Так, надо ступать осторожно. Моя Ненн на взводе.
– Рядовая Ненн, даже если и так, – не твое дело, – я подбирал слова.
– Рисковать нами ради траха? Да?
– Ты рискуешь своей шеей, потому что за тобой больше одолжений, чем непроставленного пива. А чтоб расквитаться за непроставленное пиво, тебе придется купить пивоварню.
– Тише, – попросил Тнота. – Мы же в Мороке. Никаких разговоров без крайней надобности. Тут слушают.
Старина Тнота, как всегда, пытается помирить и дает дельные советы. А мы с Ненн отличаемся редкой неспособностью к ним прислушиваться.

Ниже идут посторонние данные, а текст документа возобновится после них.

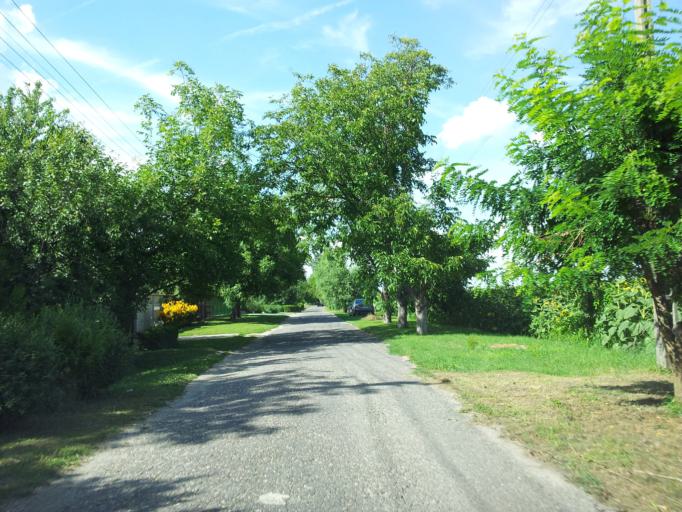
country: HU
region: Pest
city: Szigetcsep
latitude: 47.2443
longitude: 18.9787
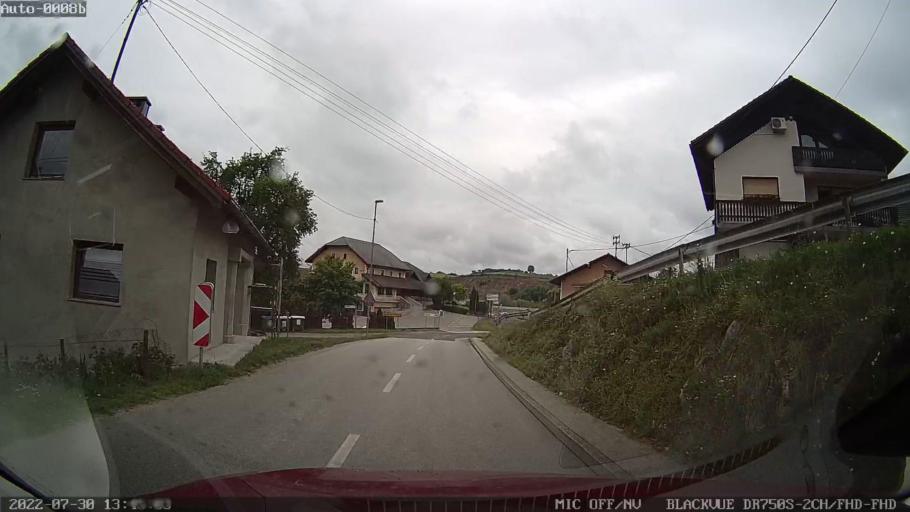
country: SI
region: Ivancna Gorica
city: Sentvid pri Sticni
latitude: 45.9215
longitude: 14.8897
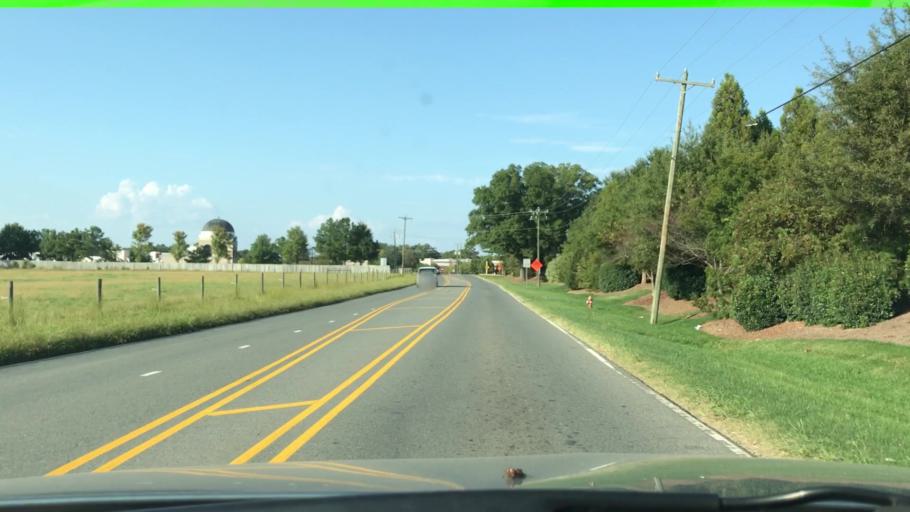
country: US
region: North Carolina
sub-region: Union County
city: Wesley Chapel
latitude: 34.9970
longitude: -80.6990
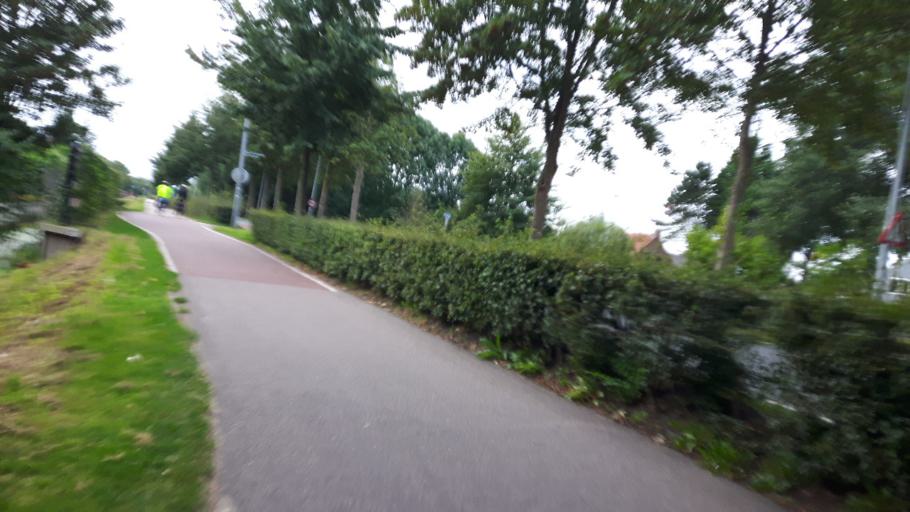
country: NL
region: North Holland
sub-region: Gemeente Hoorn
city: Hoorn
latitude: 52.6626
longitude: 5.0414
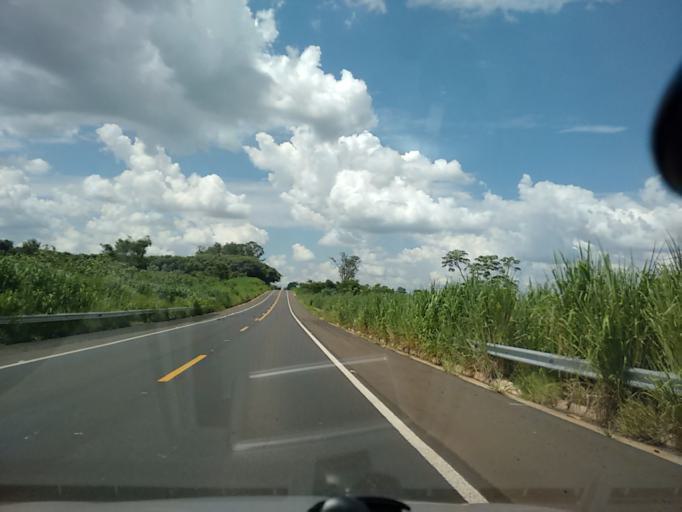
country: BR
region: Sao Paulo
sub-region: Osvaldo Cruz
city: Osvaldo Cruz
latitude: -21.8831
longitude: -50.8663
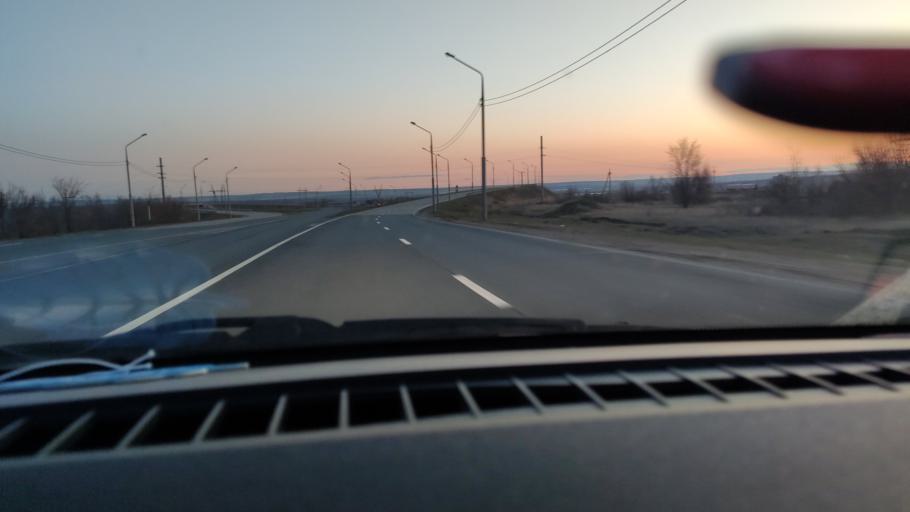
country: RU
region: Saratov
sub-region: Saratovskiy Rayon
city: Saratov
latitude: 51.6646
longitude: 45.9996
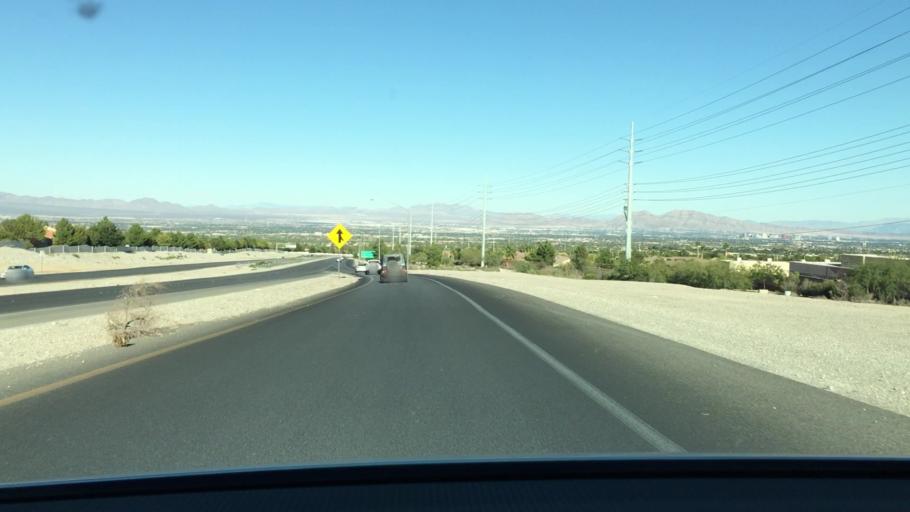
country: US
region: Nevada
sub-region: Clark County
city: Summerlin South
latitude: 36.1913
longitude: -115.3378
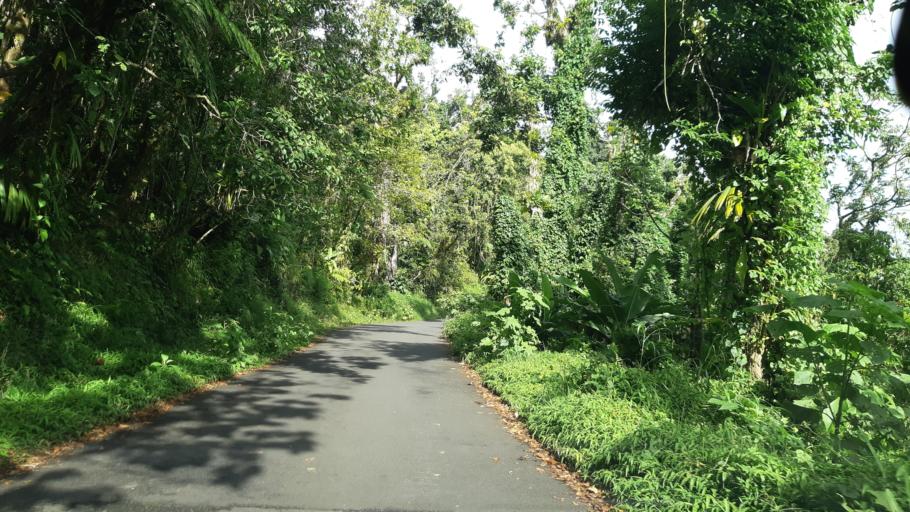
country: GP
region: Guadeloupe
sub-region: Guadeloupe
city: Saint-Claude
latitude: 16.0310
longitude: -61.6800
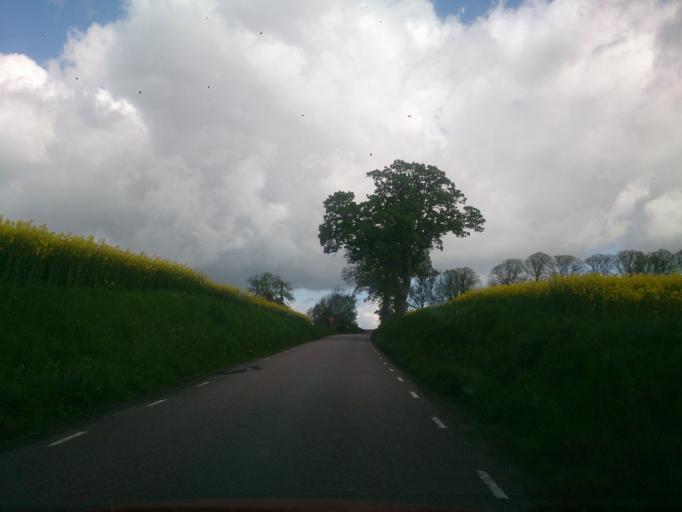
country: SE
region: Skane
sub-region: Ystads Kommun
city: Ystad
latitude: 55.4604
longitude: 13.7066
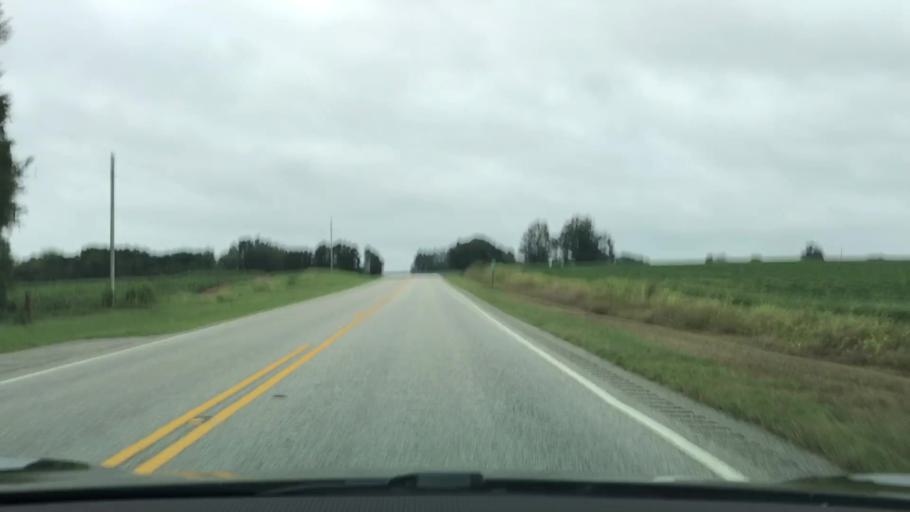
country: US
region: Alabama
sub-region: Coffee County
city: Elba
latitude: 31.3167
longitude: -86.1343
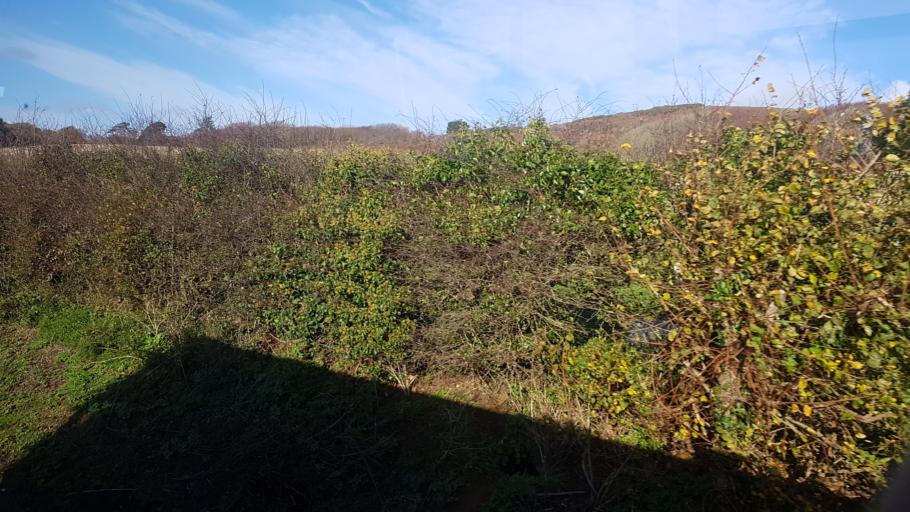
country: GB
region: England
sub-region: Isle of Wight
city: Shalfleet
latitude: 50.6506
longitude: -1.4222
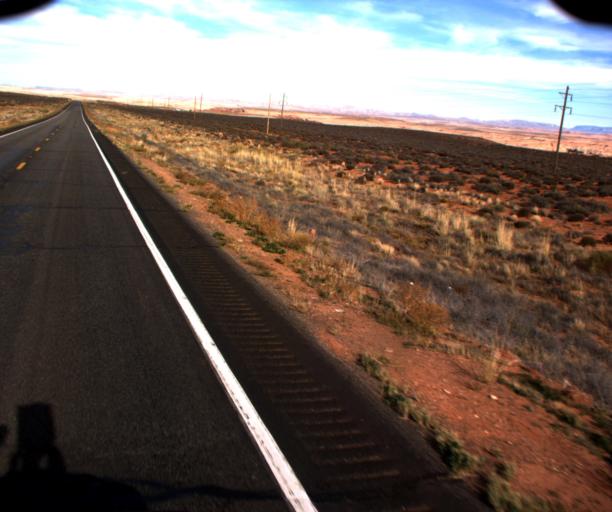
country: US
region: Arizona
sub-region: Navajo County
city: Kayenta
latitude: 36.9207
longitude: -109.7641
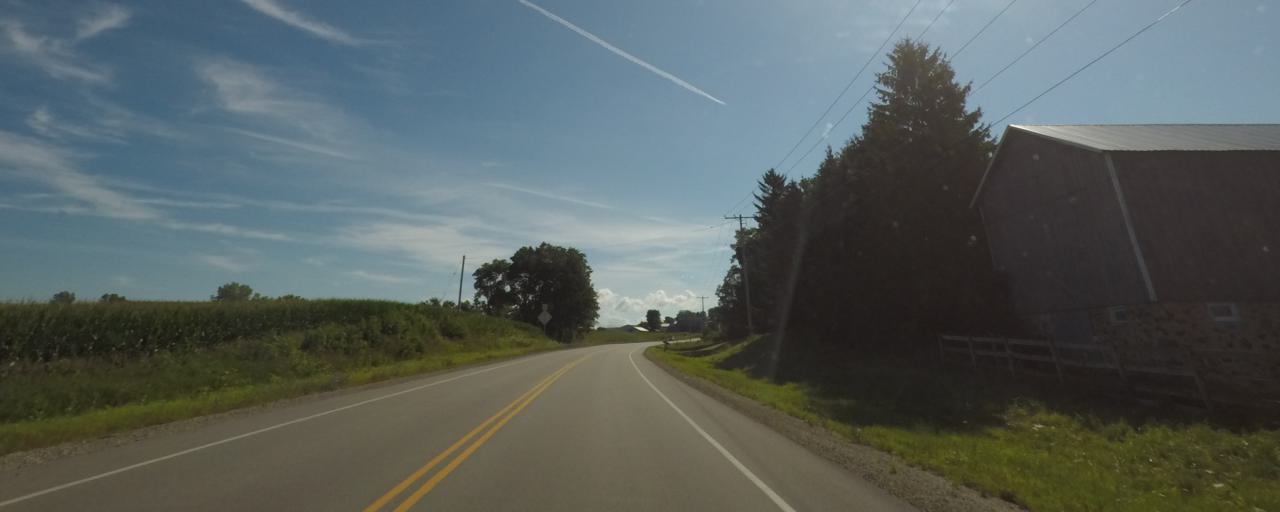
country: US
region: Wisconsin
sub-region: Jefferson County
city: Johnson Creek
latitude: 43.0750
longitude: -88.6788
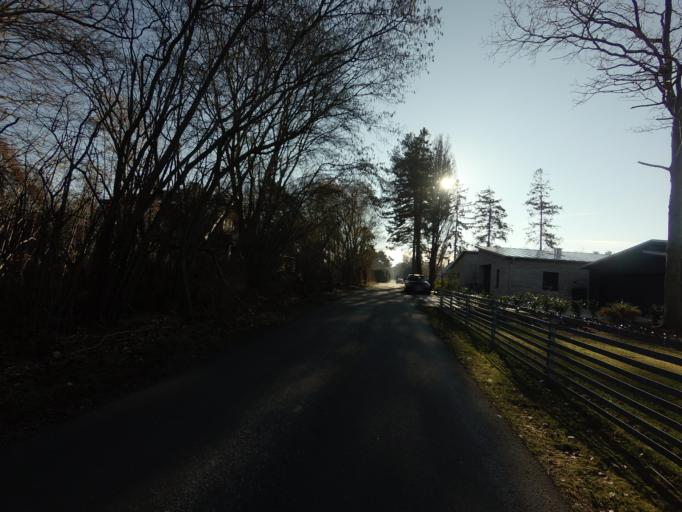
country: SE
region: Skane
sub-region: Vellinge Kommun
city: Hollviken
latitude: 55.4191
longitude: 12.9646
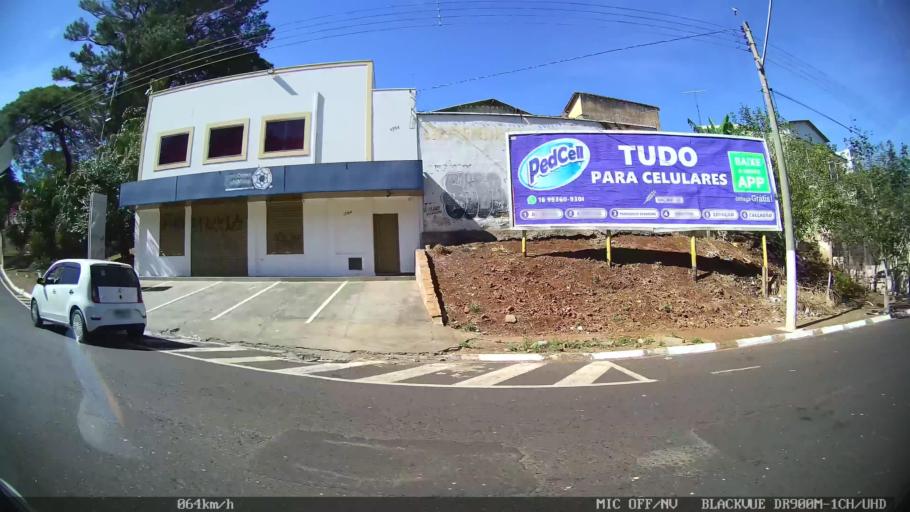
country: BR
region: Sao Paulo
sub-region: Franca
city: Franca
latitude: -20.5377
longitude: -47.4072
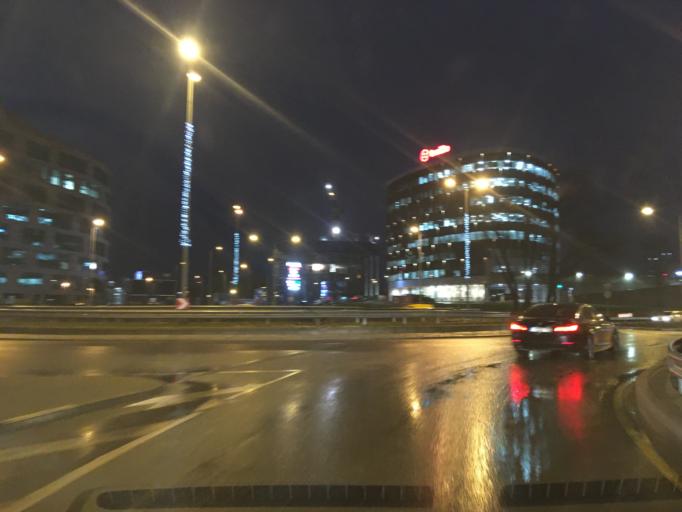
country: EE
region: Harju
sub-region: Tallinna linn
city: Tallinn
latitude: 59.4191
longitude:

– Она делает что-то важное, – заметил я. – Я получил приказы сверху. Не от Эроно – с самого верху. Ты же понимаешь, что такое на самом деле «Черные крылья». Я уже долго нанимаю тебя, и ты знаешь: когда ворон каркает, мы делаем. Не выбирая, что и как.
– Ты уверен?
– Да, – соврал я.
– Вот же дерьмо, – процедила Ненн. – Он не являлся уже годы. Я думала, ты покончил с поганой птицей.
Я пришпорил коня, чтобы выехать вперед и тем закончить разговор. Я посмотрел вверх, на трещины, расколовшие небо цвета кровоподтека. Может, Ненн и права, и не стоило вмешивать ее. В трещины лился накаленный бело-бронзовый свет, будто сквозь них проглядывали небеса. Хотя трудно представить небеса, снизошедшие до освещения Морока. Словно в такт моим мыслям, трещины испустили жуткий раненый вопль, пронзительную жалобу, полную боли и отчаяния. Мой хозяин потребовал сделать все возможное для освобождения Эзабет. Восемьдесят лет назад он обрушил Сердце пустоты на земли, принадлежавшие городам Адрогорск и Клир. Никто не знает, сколько тысяч людей погибло ради того, чтобы отогнать Глубинных королей. Кое-кто думает, что князья вроде Эроно безжалостные и равнодушные. Но по сравнению с Безымянными она ягненок. Если бы Воронья Лапа приказал мне пересечь десять океанов, чтобы найти вянущий цветок, я бы тут же отправился в путь.
Ближе к вечеру я заметил что-то большое на северо-востоке. Слишком далеко, чтобы хорошо рассмотреть, но отчетливо различались большие крылья и длинный хвост. Никто из нас не видел ничего подобного. Мы притаились, надеясь, что тварь не обратит на нас внимания. Она улетела на север и скрылась из виду.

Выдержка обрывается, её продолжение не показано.